Absolute rate constants for elementary reactions in the chlorination of CH4, CD4, CH3Cl, CH2Cl2, CHCl3, CDCl3 and CBrCl3

Abstract

The rates of reactions of Cl²P atoms with methane, and with a series of substituted methanes, have been measured using mass spectrometric analysis of molecular reactant consumption in the presence of excess Cl atoms, with pseudo first order kinetic analysis; this approach minimizes secondary reactions and the problem of reaction stoichiometries. The following rate constants were obtained for Cl + RH reactions: log₁₀(k_CH4/cm³ molecule^–1 s^–1)=(–10.294 ± 0.043)–(778 ± 16) K/T, 300–686 K; log₁₀(k_CH3Cl/cm³ molecule^–1 s^–1)=(–9.673 ± 0.087)–(776 ± 30) K/T, 300–604 K; log₁₀(k_CH2Cl2/cm³ molecule^–1 s^–1)=(–10.078 ± 0.074)–(629 ± 26) K/T, 298–621 K; log₁₀(k_CHCl3/cm³ molecule^–1 s^–1)=(–10.480 ± 0.051)–(599 ± 19) K/T, 297–652 K; log₁₀(k_CBrCl3/cm³ molecule^–1 s^–1)=–12.64 ± 0.08, 652 K. The correlations of these results with data from competitive chlorination studies are discussed in relation to the uncertainly surrounding the Arrhenius parameters for the primary reference reaction, Cl + H₂→ HCl + H.

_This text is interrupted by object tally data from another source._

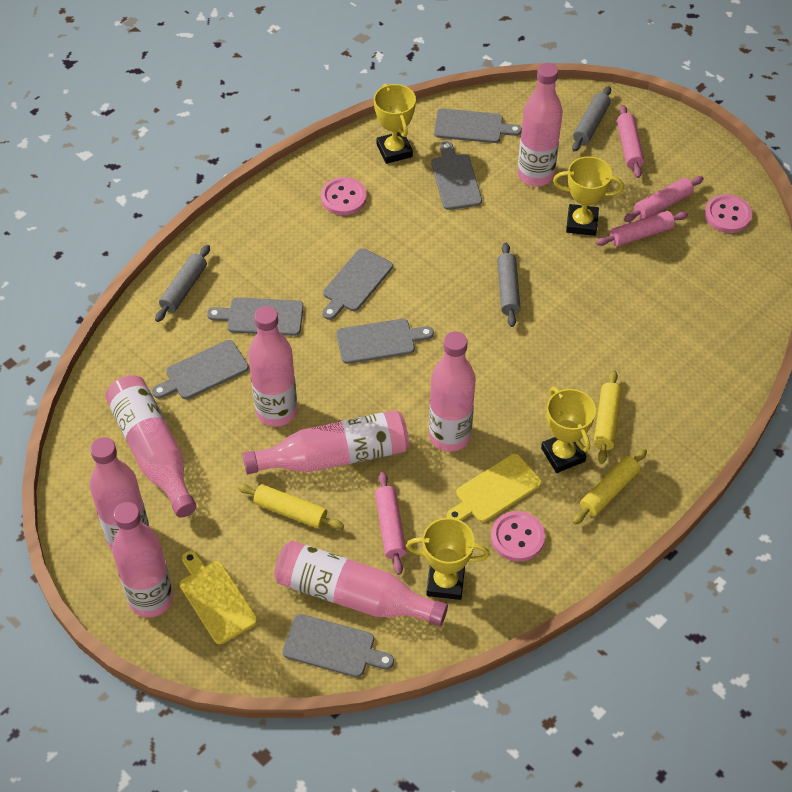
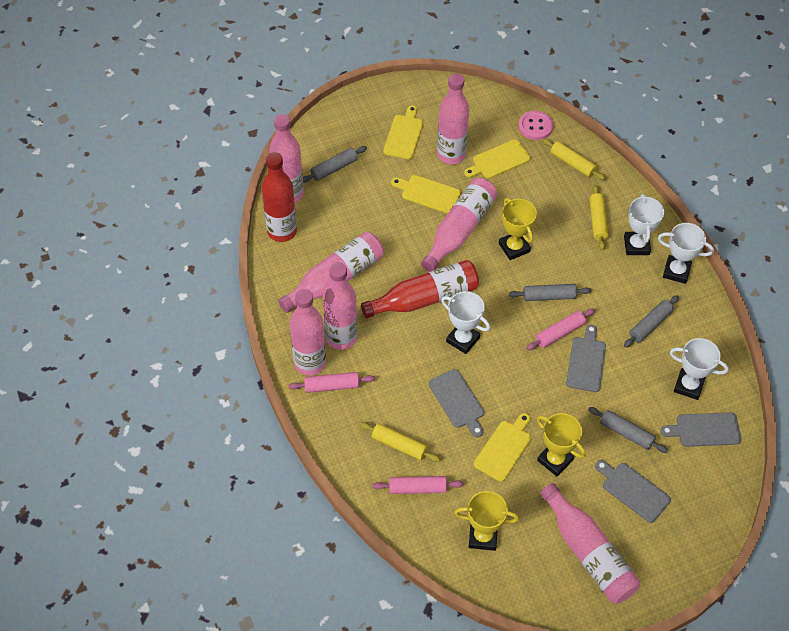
grey cutting board: [152,340,249,399] [207,297,304,336] [282,614,394,677] [322,248,393,320] [336,319,434,364] [431,141,482,210] [434,108,522,143] = 7 -> [429,369,484,437] [566,325,606,392] [595,460,671,523] [660,412,741,447] = 4
grey rolling pin: [155,245,210,322] [497,242,521,327] [572,86,611,152] = 3 -> [303,146,367,183] [509,284,591,301] [588,407,668,453] [624,295,679,348] = 4
pink bottle: [90,437,150,549] [105,375,197,518] [112,502,173,617] [242,410,409,474] [248,306,297,427] [274,541,448,627] [429,331,476,452] [517,63,563,186] = 8 -> [269,114,304,203] [278,232,384,313] [290,289,326,376] [323,263,357,350] [421,178,497,272] [437,74,469,164] [541,483,640,604] = 7
pink button: [321,177,367,215] [491,511,545,562] [705,194,752,233] = 3 -> [518,111,553,140] = 1
pink rolling pin: [375,472,406,575] [596,211,688,246] [617,105,644,178] [624,176,704,222] = 4 -> [288,372,375,393] [373,476,463,494] [526,308,595,350] = 3
red bottle: none = 0 -> [262,152,297,242] [361,260,479,318] = 2
white trophy: none = 0 -> [441,291,490,354] [624,194,664,255] [658,223,714,284] [670,338,729,400] = 4
yellow cutting board: [180,551,257,644] [447,454,542,522] = 2 -> [383,105,423,159] [391,175,461,214] [464,139,531,179] [474,413,531,482] = 4
yellow trophy: [374,83,416,164] [406,518,490,600] [541,387,596,473] [553,156,624,236] = 4 -> [454,491,519,551] [499,198,537,260] [537,413,586,476] = 3

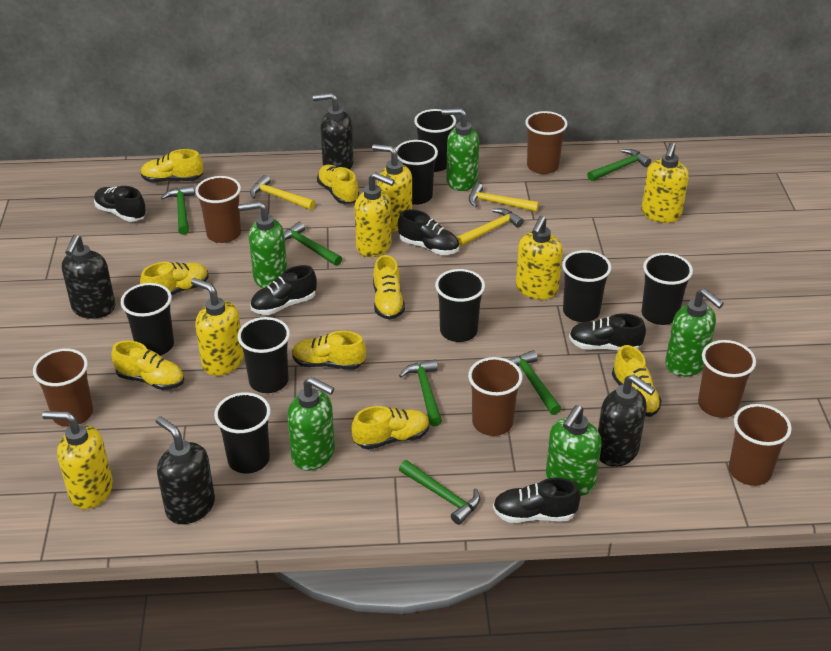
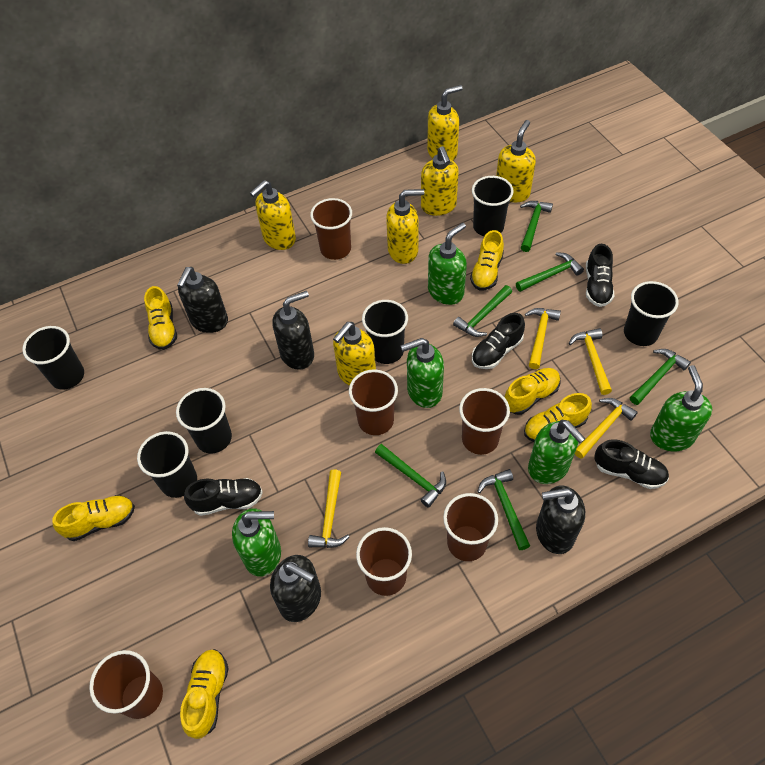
black cup: [121,283,174,356] [214,392,271,473] [238,317,290,393] [395,140,438,205] [414,109,456,172] [435,269,485,342] [562,250,611,322] [642,253,693,325] = 8 -> [22,326,84,390] [137,431,197,498] [176,388,232,453] [362,300,408,364] [472,176,514,236] [624,281,679,346] = 6
black shoe: [94,186,146,222] [250,265,317,315] [398,209,459,255] [493,478,581,523] [569,314,646,350] = 5 -> [184,478,263,516] [472,313,525,369] [586,244,614,307] [594,439,669,489] = 4
yellow hammer: [250,175,315,210] [457,208,524,246] [469,183,539,212] = 3 -> [308,469,349,548] [525,308,561,369] [569,328,612,395] [575,398,638,459] = 4
yellow shoe: [111,341,184,390] [140,149,203,183] [140,262,208,295] [292,331,366,370] [317,165,359,204] [352,406,430,450] [373,255,405,320] [612,345,662,417] = 8 -> [52,495,135,541] [144,286,177,350] [180,649,229,739] [470,230,504,290] [505,368,561,415] [524,393,592,442] = 6

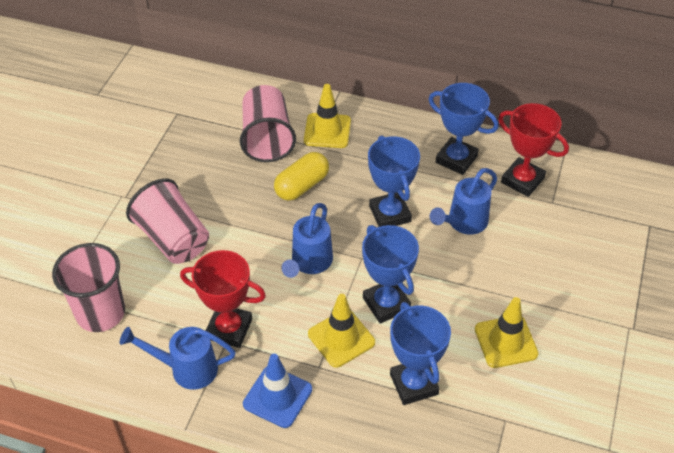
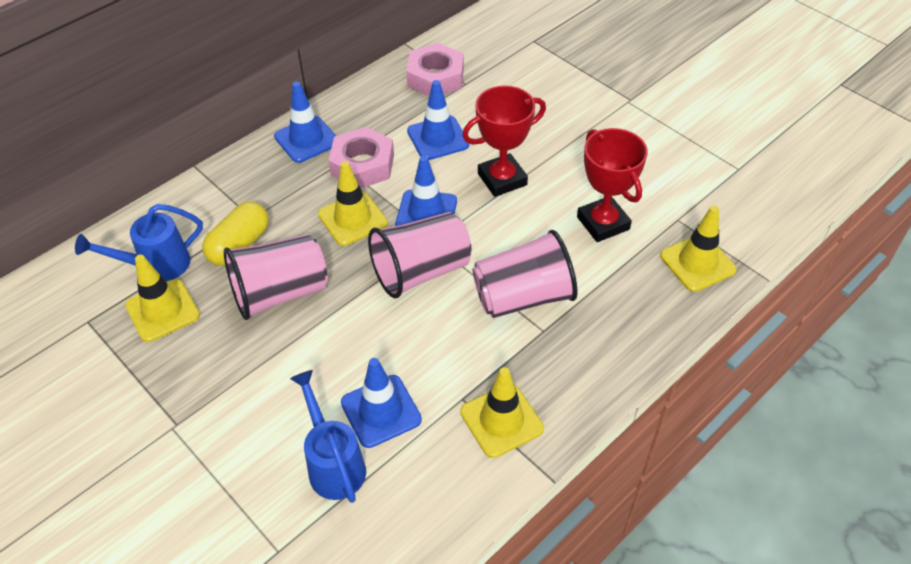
blue traffic cone: [243,354,312,428] = 1 -> [274,81,336,163] [341,358,422,448] [395,156,457,226] [407,80,469,160] = 4
blue trophy: [362,225,419,324] [368,136,420,227] [390,302,451,405] [429,83,499,175] = 4 -> none = 0
blue watering can: [120,327,236,390] [281,203,333,278] [430,168,497,235] = 3 -> [75,204,203,281] [290,370,366,503] = 2
pink nut: none = 0 -> [328,127,394,188] [406,43,464,96] = 2
yellow traffic cone: [304,84,351,148] [308,294,375,368] [475,297,539,368] = 3 -> [125,255,200,342] [318,161,388,246] [460,367,544,458] [660,206,737,292] = 4

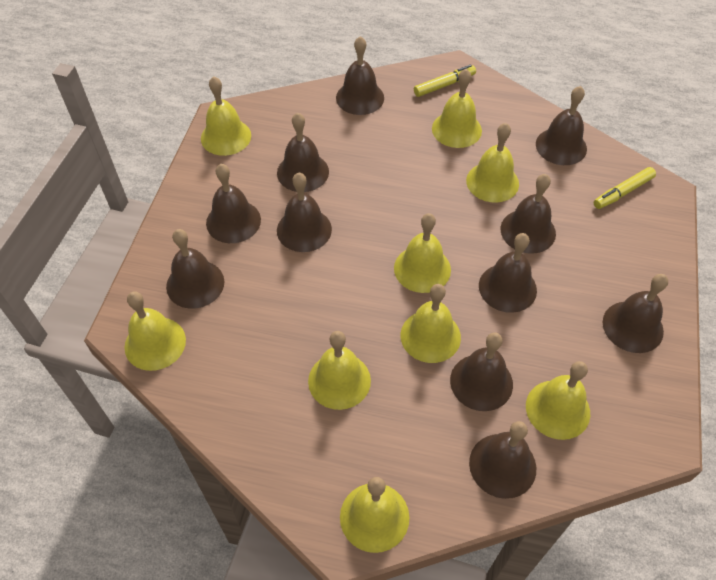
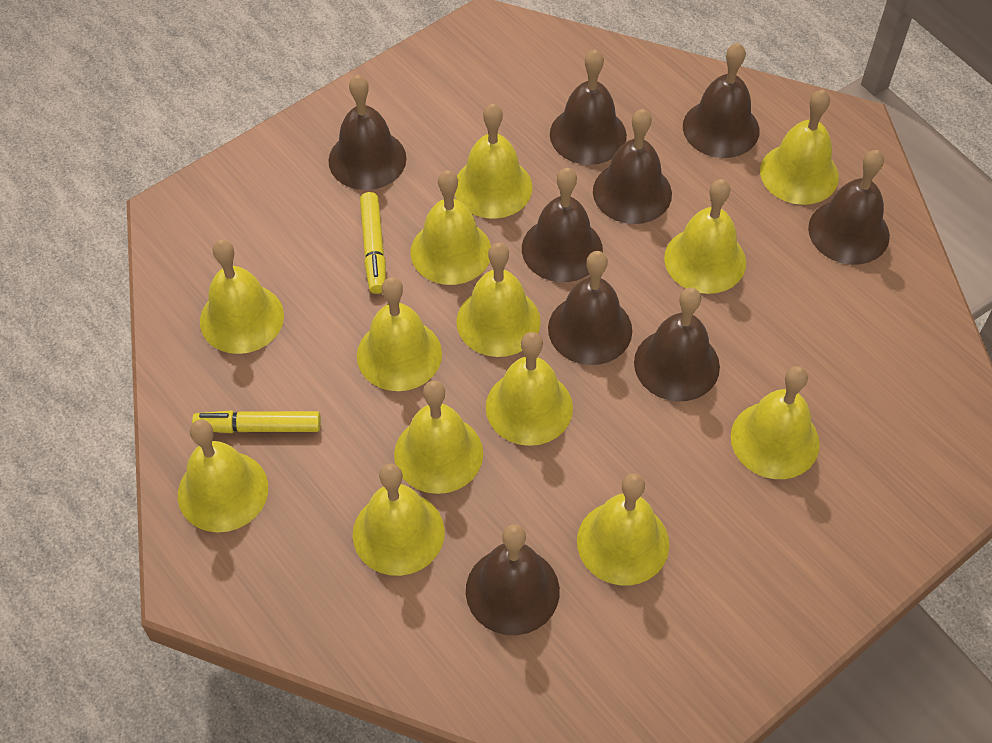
brown bell: [166,229,224,309] [206,164,261,243] [277,113,329,192] [277,173,332,252] [336,36,384,115] [450,332,513,411] [469,421,536,499] [479,233,537,313] [500,174,556,254] [536,86,587,165] [603,274,668,353] = 11 -> [328,75,407,190] [466,524,560,635] [522,168,603,282] [548,251,632,365] [550,50,627,165] [593,109,672,224] [634,288,720,402] [683,43,759,158] [808,150,890,265] = 9
yellow bell: [124,291,186,371] [201,76,251,156] [308,331,371,410] [340,477,409,553] [394,213,451,293] [401,284,461,363] [432,69,482,148] [466,123,519,203] [526,361,590,440] = 9 -> [178,420,268,533] [200,240,284,354] [353,464,445,576] [357,277,442,391] [394,380,483,494] [411,170,491,285] [455,104,532,219] [456,243,541,357] [486,332,573,446] [577,474,669,585] [664,179,746,294] [731,366,820,479] [760,90,839,205] = 13

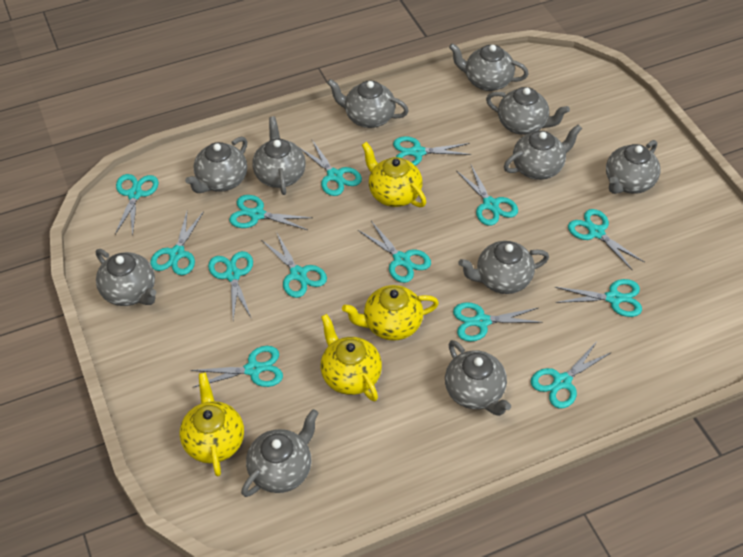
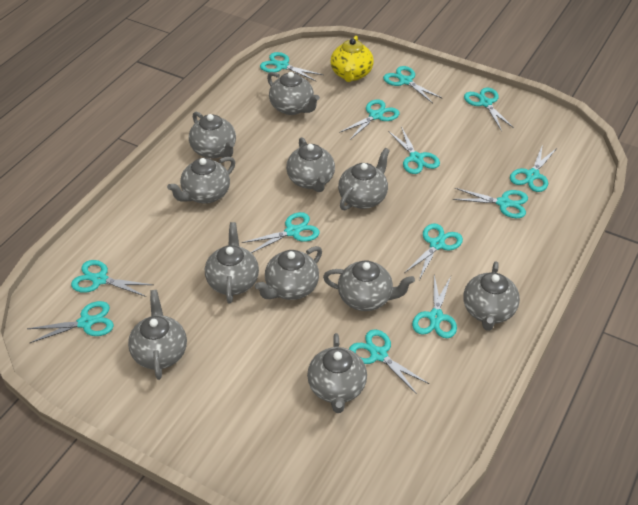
turquoise scissors: [115,174,159,236] [150,211,204,275] [191,346,283,387] [208,251,253,320] [229,195,313,230] [261,233,327,298] [299,140,362,196] [358,221,431,283] [393,136,472,165] [453,302,543,342] [457,165,518,226] [531,343,612,408] [555,279,642,317] [568,209,645,270] = 14 -> [27,301,114,343] [71,260,154,297] [242,212,320,253] [260,52,323,82] [339,99,399,140] [349,329,429,394] [383,66,443,103] [388,127,440,174] [404,223,463,280] [412,275,457,338] [452,188,528,218] [464,88,514,131] [510,144,557,192] = 13
yellow teapot: [180,372,244,476] [320,314,382,401] [342,285,439,341] [362,142,426,207] = 4 -> [331,36,374,82] = 1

Values for the kinetic isotope (H/D) rate constant ratios, (k_CH4/k_CD4) and (k_CHCl3/k_CDCl3), were measured over wide ranges of temperature: log₁₀(k_CH4/k_CD4)=(–0.155 ± 0.024)+(384 ± 12) K/T, 298–1018 K; log₁₀(k_CHCl3/k_CDCl3)=(–0.014 ± 0.020)+(167 + 9) K/T, 298–1006 K. These results are in agreement with the predictions of the semi-empirical BEBO (bond-energy-bond order) method.